People say that the 1980s were anomalous because of the great inflation and because the a tried to corner the silver market. That’s what caused the verticality too. But this is nonsense as well. Because of the central banking business cycle, this golden bull will end the same way as the one in the 1970s, if it is not interrupted. It almost has to.
Why? Because the powers-that-be may keep printing money and keep inflating in support of this horrible fiat money system until the bitter end. They may FORCE a blow-off of the golden bull, just the way they forced one in 1980.
“But the verticality was due to market manipulation,” some will object. Of COURSE there was market manipulation. If it hadn’t been the Hunt Brothers it would have been something else. Blow-offs FEATURE market manipulations.
Here’s my bottom-line point, from an investment standpoint. During the 1970s, people could have been fooled by the way stock markets and gold markets acted. They might have seen the parallelism and simply concluded that gold was just another commodity or that it was acting like stock.
This would prove to be a major miscalculation. Bull markets always come to a head in the modern era, thanks to central banking, which always turns a common cold into pneumonia.
That’s how you should think of this market, by the way. The market has a quiet fever right now, but before the power elite is through poisoning this business cycle, that fever will have become a raging, out of control sickness. There is no telling how far the price of gold may travel.
Of course, when prices go so high, people start buying paper gold, which they are already starting to do. This is where the losses come. Ask Gerald Celente, who chose not to simply buy physical gold (in this instance) and was playing the futures market as way to do so. He lost his account, apparently, when MF Global went bust.
And this is another point. This same horrible central bank-inspired business cycle inevitably causes an uptick in “financial fraud.” It’s inevitable. Then elites and their associates and enablers use the resultant bust to pass MORE laws and MORE regulations, further consolidating state power in support of their damnable central banking racket.

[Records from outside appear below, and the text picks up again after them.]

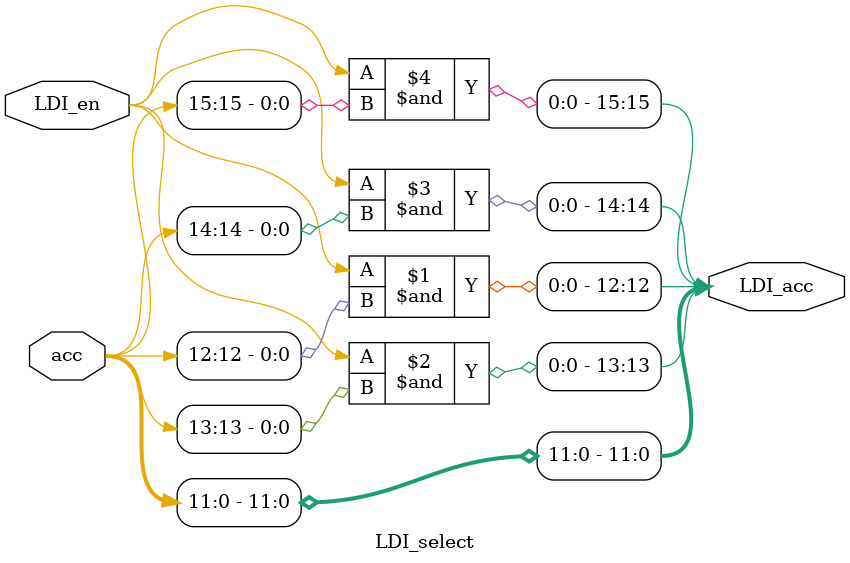
<source format=v>
module LDI_select
(
output [15:0] LDI_acc,
input [15:0] acc,
input LDI_en
);

assign LDI_acc[11:0]=acc[11:0];
assign LDI_acc[12]=LDI_en & acc[12];
assign LDI_acc[13]=LDI_en & acc[13];		 
assign LDI_acc[14]=LDI_en & acc[14];
assign LDI_acc[15]=LDI_en & acc[15];		 

endmodule

</source>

So don’t be fooled by all this talk about gold tracking the Dow. It did in the 1970s, too. Right until it went vertical. People who held gold then in many forms – and got out – made fortunes.

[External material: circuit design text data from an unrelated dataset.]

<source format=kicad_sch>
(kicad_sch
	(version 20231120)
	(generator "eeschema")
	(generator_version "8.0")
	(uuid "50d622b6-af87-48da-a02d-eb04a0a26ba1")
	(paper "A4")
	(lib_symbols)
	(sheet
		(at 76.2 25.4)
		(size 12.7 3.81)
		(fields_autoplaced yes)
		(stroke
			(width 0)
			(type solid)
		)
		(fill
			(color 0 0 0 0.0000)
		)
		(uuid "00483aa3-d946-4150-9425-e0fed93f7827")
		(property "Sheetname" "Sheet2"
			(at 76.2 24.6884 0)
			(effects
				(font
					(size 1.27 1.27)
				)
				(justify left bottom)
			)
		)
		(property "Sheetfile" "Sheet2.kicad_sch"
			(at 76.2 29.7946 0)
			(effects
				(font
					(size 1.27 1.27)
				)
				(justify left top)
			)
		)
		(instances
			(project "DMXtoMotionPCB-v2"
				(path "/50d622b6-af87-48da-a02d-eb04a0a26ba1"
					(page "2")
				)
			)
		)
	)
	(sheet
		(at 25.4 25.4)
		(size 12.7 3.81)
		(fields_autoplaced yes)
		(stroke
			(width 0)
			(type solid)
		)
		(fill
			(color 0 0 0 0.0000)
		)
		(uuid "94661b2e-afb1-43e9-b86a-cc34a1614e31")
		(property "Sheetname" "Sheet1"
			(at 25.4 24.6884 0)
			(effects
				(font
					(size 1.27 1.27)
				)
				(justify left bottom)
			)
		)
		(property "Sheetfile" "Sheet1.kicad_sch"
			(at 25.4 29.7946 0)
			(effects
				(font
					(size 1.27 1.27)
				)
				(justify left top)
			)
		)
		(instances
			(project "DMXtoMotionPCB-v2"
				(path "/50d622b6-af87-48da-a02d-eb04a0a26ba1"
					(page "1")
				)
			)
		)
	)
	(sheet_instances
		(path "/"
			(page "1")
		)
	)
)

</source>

Easy enough, then. Just hold gold until it goes to US$5,000 and sell. Not so fast. Today, thanks to what we call the Internet Reformation, too many savvy people understand what I have just explained. And the elites who control central banking know it, too. I have a hard time believing that the powers-that-be will let gold go to US$5,000 (or wherever it would ordinarily end up).

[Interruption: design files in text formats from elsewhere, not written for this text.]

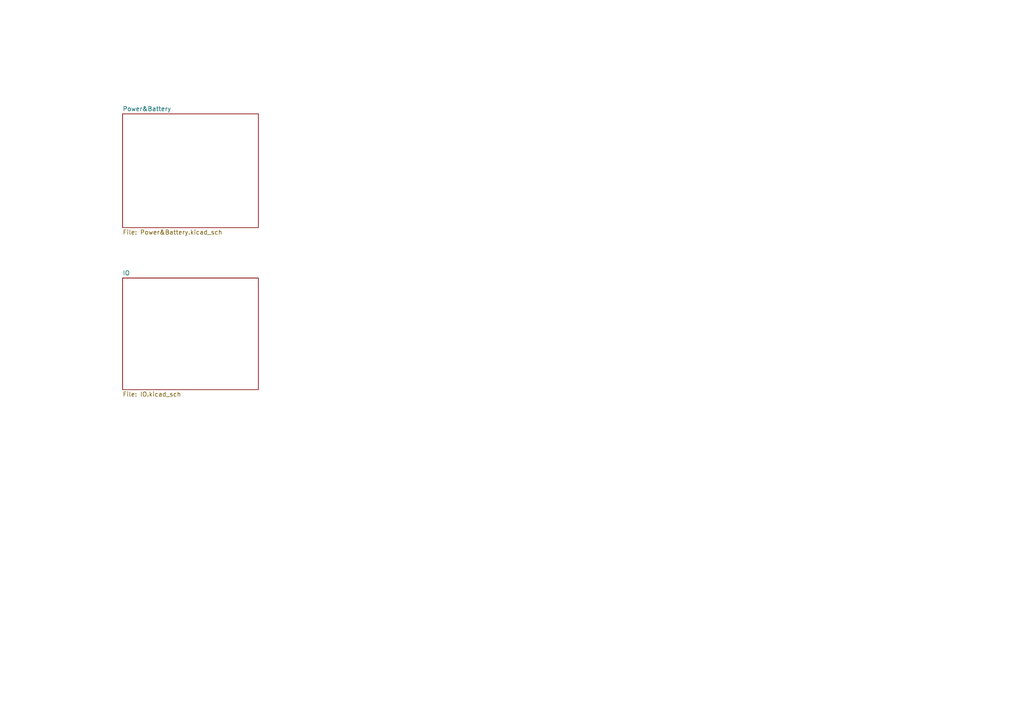
<source format=kicad_sch>
(kicad_sch
	(version 20250114)
	(generator "eeschema")
	(generator_version "9.0")
	(uuid "e49ed6f8-44fe-4a80-bc0f-4dd2a2b50b4e")
	(paper "A4")
	(lib_symbols)
	(sheet
		(at 35.56 80.645)
		(size 39.37 32.385)
		(exclude_from_sim no)
		(in_bom yes)
		(on_board yes)
		(dnp no)
		(fields_autoplaced yes)
		(stroke
			(width 0.1524)
			(type solid)
		)
		(fill
			(color 0 0 0 0.0000)
		)
		(uuid "23fd610e-af8f-488e-aab2-8e89bddfeba4")
		(property "Sheetname" "IO"
			(at 35.56 79.9334 0)
			(effects
				(font
					(size 1.27 1.27)
				)
				(justify left bottom)
			)
		)
		(property "Sheetfile" "IO.kicad_sch"
			(at 35.56 113.6146 0)
			(effects
				(font
					(size 1.27 1.27)
				)
				(justify left top)
			)
		)
		(instances
			(project "FlightComputer"
				(path "/e49ed6f8-44fe-4a80-bc0f-4dd2a2b50b4e"
					(page "3")
				)
			)
		)
	)
	(sheet
		(at 35.56 33.02)
		(size 39.37 33.02)
		(exclude_from_sim no)
		(in_bom yes)
		(on_board yes)
		(dnp no)
		(fields_autoplaced yes)
		(stroke
			(width 0.1524)
			(type solid)
		)
		(fill
			(color 0 0 0 0.0000)
		)
		(uuid "f82fc492-cd97-4243-936e-52c3020bdf96")
		(property "Sheetname" "Power&Battery"
			(at 35.56 32.3084 0)
			(effects
				(font
					(size 1.27 1.27)
				)
				(justify left bottom)
			)
		)
		(property "Sheetfile" "Power&Battery.kicad_sch"
			(at 35.56 66.6246 0)
			(effects
				(font
					(size 1.27 1.27)
				)
				(justify left top)
			)
		)
		(instances
			(project "FlightComputer"
				(path "/e49ed6f8-44fe-4a80-bc0f-4dd2a2b50b4e"
					(page "2")
				)
			)
		)
	)
	(sheet_instances
		(path "/"
			(page "1")
		)
	)
	(embedded_fonts no)
)

</source>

Something else will intervene. A war. A deliberate promotional campaign against Wall Street and “speculators.” A terrible, expanding Depression that will cause the confiscation of gold and the creation of a new worldwide money standard. Or perhaps all three at once.
People who own gold and silver will no doubt be rewarded (at least to some degree) before any of this (potentially) takes place. But one needs to be careful now! We are entering another leg of the cycle, in my view. To ignore the possibilities is to be blind to the reality of modern history. The last time this sort of blow-off took place was in the 1930s. Look what happened then.
You remember, don’t you? The New York Fed illegally printed money and FDR covered it up with his “bank holidays.” The power elite of the day used every promotional trick they could to shift the blame. They pointed fingers at “Wall Street,” arrested thousands, destroyed companies, passed Draconian new regulations (that only prolonged the recession and further institutionalized the Fed), confiscated gold and then – finally – when nothing else worked, started a world war.
That’s my take on it anyway. Call me a conspiracy theorist. That’s OK. To me, it’s all directed history and more in tune with reality theory.